Scientists say they have developed several two-dimensional (2D) materials which may enable electric vehicles to clock up to 800 kilometres on a single charge.
Lithium-air batteries, which are still in the experimental stages of development, can store 10 times more energy than currently used lithium-ion batteries, and they are much lighter, said researchers from the University of Illinois at Chicago (UIC) in the US.
Lithium-air batteries could be even more efficient and provide more charge with the incorporation of advanced catalysts made from two-dimensional materials, they said.
Catalysts help increase the rate of chemical reactions inside batteries, and depending on the type of material from which the catalyst is made, they can help significantly boost the ability of the battery to hold and provide energy.

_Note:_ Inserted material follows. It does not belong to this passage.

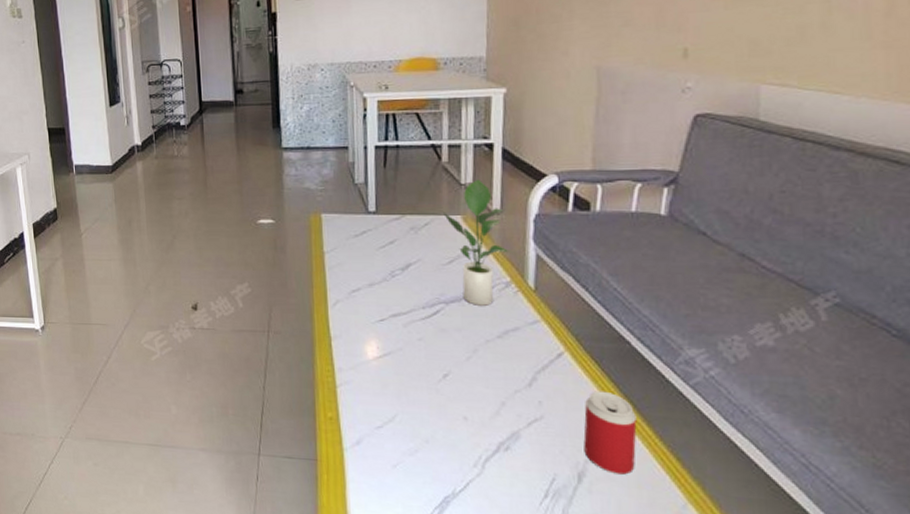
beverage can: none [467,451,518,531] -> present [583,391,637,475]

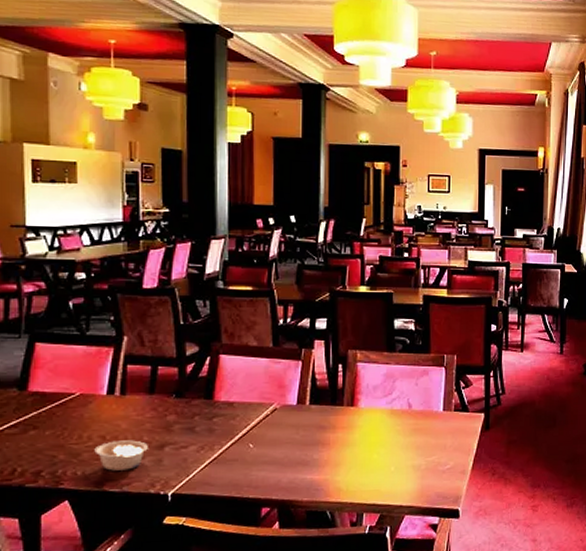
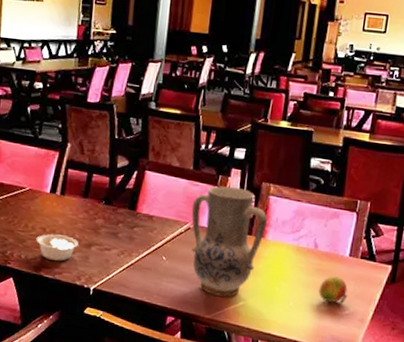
vase: none [276,359,357,475] -> present [191,185,267,297]
fruit: none [418,433,447,461] -> present [318,276,348,305]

"We are going to need very high-energy density batteries to power new advanced technologies that are incorporated into phones, laptops and especially electric vehicles," said Amin Salehi-Khojin, an associate professor at UIC.
In the research published in the journal Advanced Materials, Salehi-Khojin and his colleagues synthesised several 2D materials that can serve as catalysts.
A number of their 2D materials, when incorporated into experimental lithium-air batteries as the catalyst, enabled the battery to hold up to 10 times more energy than lithium-air batteries containing traditional catalysts.
"Currently, electric vehicles average about 100 miles per charge, but with the incorporation of 2D catalysts into lithium-air batteries, we could provide closer to 400 to 500 miles (804 km) per charge, which would be a real game-changer," said Salehi-Khojin.
"This would be a huge breakthrough in energy storage," he said.
The researchers synthesised 15 different types of 2D transition metal dichalcogenides or TMDCs.
TMDCs are unique compounds because they have high electronic conductivity and fast electron transfer that can be used to participate in reactions with other materials, such as the reactions that take place inside batteries during charging and discharging.
The researchers experimentally studied the performance of 15 TMDCs as catalysts in an electrochemical system mimicking a lithium-air battery.
"In their 2D form, these TMDCs have much better electronic properties and greater reactive surface area to participate in electrochemical reactions within a battery while their structure remains stable," said Leily Majidi, a graduate student at UIC.
"Reaction rates are much higher with these materials compared to conventional catalysts used such as gold or platinum," Majidi said.
One of the reasons the 2D TDMCs performed so well is because they help speed both charging and discharging reactions occurring in lithium-air batteries.
The 2D materials also synergise with the electrolyte -- the material through which ions move during charge and discharge.
"The 2D TDMCs and the ionic liquid electrolyte that we used acts as a co-catalyst system that helps the electrons transfer faster, leading to faster charges and more efficient storage and discharge of energy," he said.